___ Stored data ___

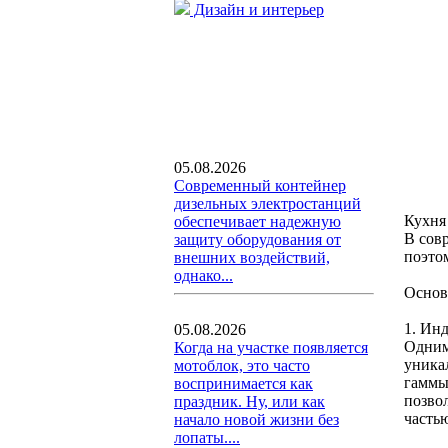
Дизайн и интерьер
05.08.2026
Современный контейнер
дизельных электростанций
Кухня 
обеспечивает надежную
В сов
защиту оборудования от
поэтом
внешних воздействий,
однако...
Основ
1. Ин
05.08.2026
Одним
Когда на участке появляется
уника
мотоблок, это часто
гаммы
воспринимается как
позвол
праздник. Ну, или как
часть
начало новой жизни без
лопаты....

___

Task objective: From the entries above, write out every line without a single change, skipping the images.

Reply:
Дизайн и интерьер
05.08.2026
Современный контейнер
дизельных электростанций
Кухня 
обеспечивает надежную
В сов
защиту оборудования от
поэтом
внешних воздействий,
однако...
Основ
1. Ин
05.08.2026
Одним
Когда на участке появляется
уника
мотоблок, это часто
гаммы
воспринимается как
позвол
праздник. Ну, или как
часть
начало новой жизни без
лопаты....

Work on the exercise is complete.